ULANG tahun DKI Jakarta pada Rabu (22/6/2022) tidak lepas dari peristiwa sejarah. Apalagi Jakarta sudah masuk usia 495 tahun. Tentu banyak peristiwa dan hall menarik yang belum banyak diketahui tentang Jakarta.
Sebelum ditetapkan sebagai ibukota dan berkembang menjadi metropolitan, wilayah ini memiliki riwayat yang panjang. Riwayat dimulai sebagai tempat hunian ketika digunakan sebagai pemukiman sederhana pada zaman dahulu. Hal ini dapat diketahui dari situs-situs kepurbakalaan prasejarah yang ada di Jakarta.
Dilansir dari laman resmi Pemerintah Provinsi (Pemprov) DKI Jakarta dan Wikipedia, lebih dari 400 tahun lalu, tepatnya pada 1527, pasukan Demak-Cirebon yang dipimpin Fatahillah berhasil mengusir Portugis dari Jakarta, yang saat itu masih bernama Sunda Kelapa.
Baca Juga:Kerusakan Hutan Mangrove di Pantura Jabar Capai 43.000 HektarNenek Berusia 81 Tahun Ditemukan Meninggal Dunia di Ladang RPH Gunungkidul, Dagu-Pipi Luka
Pangeran Fatahillah dari Demak berhasil merebut Sunda Kelapa dan mengubah namanya menjadi Jayakarta. Pergantian nama tersebut diperkirakan terjadi pada 22 Juni, yang kemudian diperingati setiap tahunnya sebagai hari jadi Kota Jakarta.

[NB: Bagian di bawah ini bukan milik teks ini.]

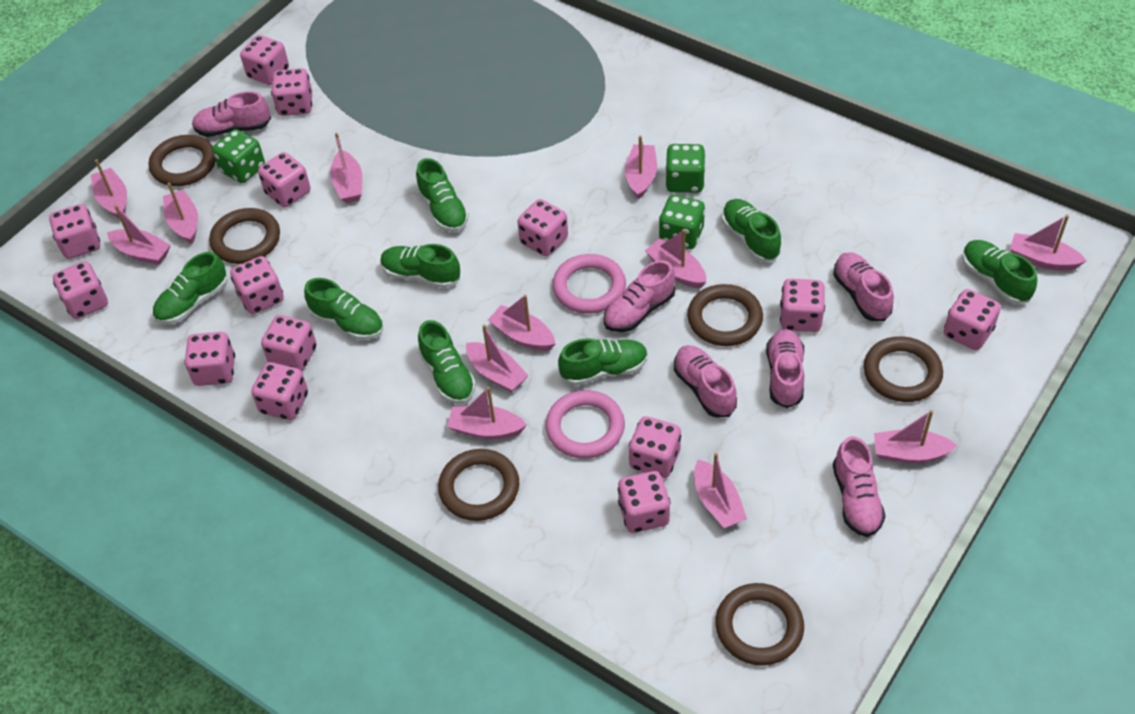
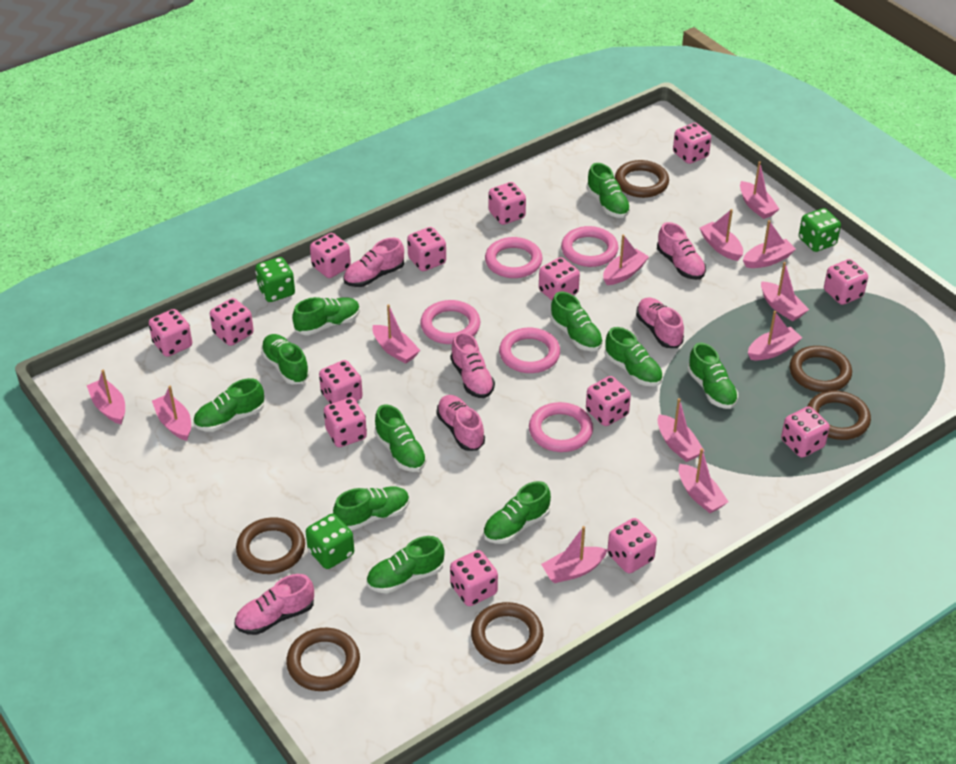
green shoe: [152,252,228,324] [304,278,383,340] [380,244,460,288] [416,158,469,232] [418,320,476,404] [558,339,648,386] [722,199,781,262] [962,240,1037,304] = 8 -> [193,378,264,432] [261,334,310,385] [292,297,360,335] [333,486,409,531] [366,536,445,593] [375,404,427,472] [483,481,551,544] [550,292,603,351] [587,163,631,218] [605,327,663,386] [687,343,738,409] = 11
pink ring: [545,390,625,459] [552,254,626,314] = 2 -> [420,300,480,344] [485,237,542,278] [499,328,560,373] [529,402,593,452] [561,226,618,267] = 5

Jayakarta pada saat itu mengalami perubahan nama menjadi Batavia saat VOC menguasai wilayah ini pada 1619. Dalam sejarahnya nama Batavia mempunyai masa hidup yang sangat lama, yaitu hingga tiga abad lebih (1619-1942).
Saat pendudukan Jepang di Indonesia dimulai pada 1942, Batavia diganti menjadi Djakarta atau Djakarta Tokubetsu Shi. Barulah setelah Indonesia merdeka pada 17 Agustus 1945, Jakarta tetap dipakai dengan meninggalkan nama Jepangnya.

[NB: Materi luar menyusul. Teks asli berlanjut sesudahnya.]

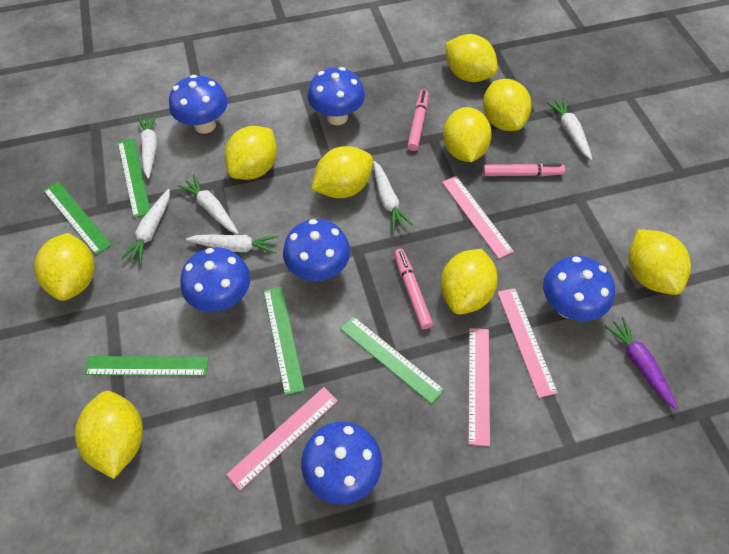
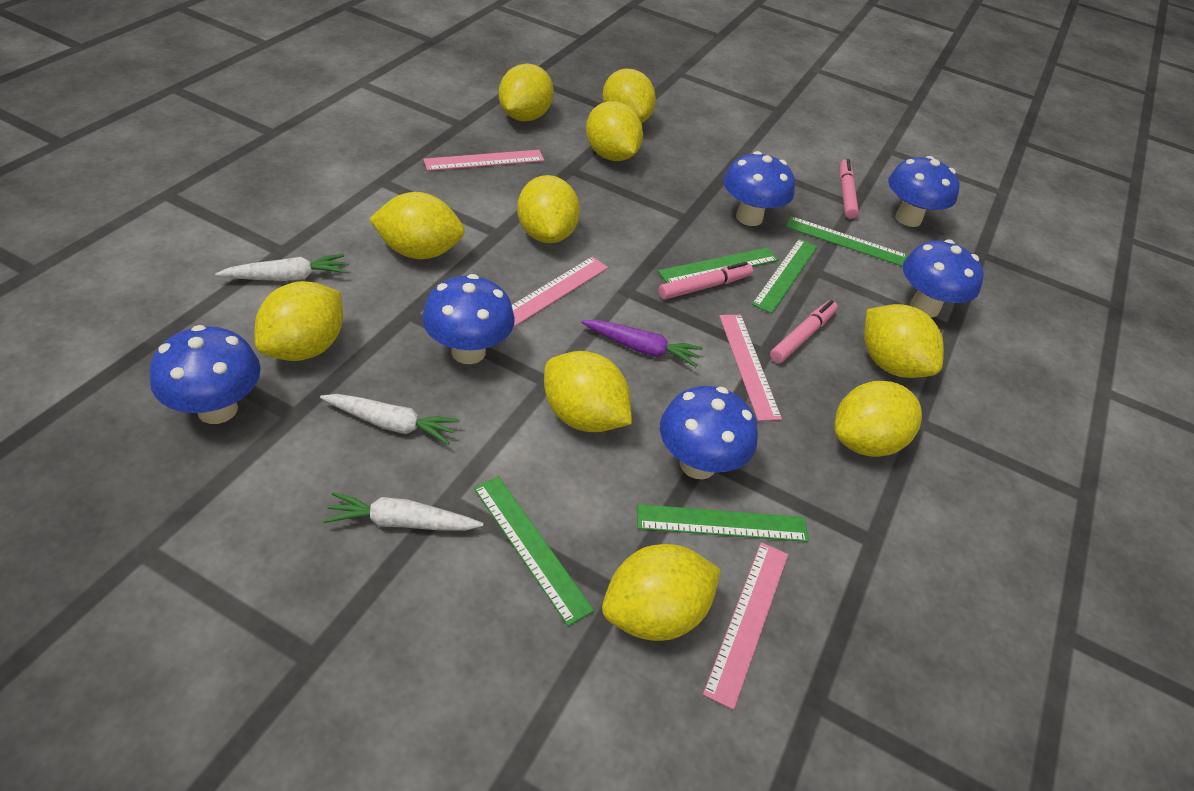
white carrot: [121,189,170,264] [138,114,157,179] [177,175,239,234] [186,234,279,254] [373,161,413,231] [547,98,592,160] = 6 -> [215,254,347,281] [320,394,460,445] [323,492,483,531] = 3
yellow lemon: [34,233,95,301] [75,391,143,479] [225,126,277,180] [312,146,373,198] [441,249,498,314] [443,107,492,162] [446,34,498,82] [483,79,532,131] [628,229,691,295] = 9 -> [255,281,343,361] [369,192,465,259] [499,64,554,121] [517,175,580,243] [544,351,632,432] [586,101,643,161] [602,69,656,123] [602,544,721,641] [835,381,922,457] [864,304,944,378] = 10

Bahkan, pada periode Kerajaan Tarumanegara, Jakarta yang masih menggunakan nama Sunda Kelapa tumbuh menjadi sebuah kota pusat perdagangan. Menurut kesaksian para musafir Portugis, Sunda Kelapa dipimpin para pejabat tinggi. Misalnya Tumenggung Sang Adipati dan syahbandar.

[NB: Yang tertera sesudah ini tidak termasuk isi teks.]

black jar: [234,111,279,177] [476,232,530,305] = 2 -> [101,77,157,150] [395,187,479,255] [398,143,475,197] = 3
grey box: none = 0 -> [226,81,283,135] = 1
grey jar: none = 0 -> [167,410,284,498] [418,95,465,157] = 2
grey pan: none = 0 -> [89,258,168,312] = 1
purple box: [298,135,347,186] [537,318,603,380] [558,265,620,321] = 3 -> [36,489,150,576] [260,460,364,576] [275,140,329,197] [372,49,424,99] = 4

Kelimpahan hasil perdagangan itulah yang memikat bangsa Portugis di Malaka untuk membangun benteng di Sunda Kelapa. Namun, sebelum rencana itu terwujud, Pangeran Fatahillah lebih dahulu merebut Sunda Kelapa pada 1527 dan mengubah namanya menjadi Jayakarta.
Perdagangan di Jayakarta makin ramai hingga timbul persaingan di antara pedagang Eropa, khususnya Portugis, Belanda, dan Inggris. Orang-orang Eropa itu saling berlomba untuk memperoleh konsesi dari penguasa setempat. Konsesi itu untuk mendirikan kantor dagang.
Pada 1619, Belanda memindahkan kantor serikat dagang VOC dari Banten ke Jayakarta. Setelah itu, Jayakarta diubah namanya menjadi Batavia dan dijadikan sebagai pusat kekuasaan Belanda di Indonesia.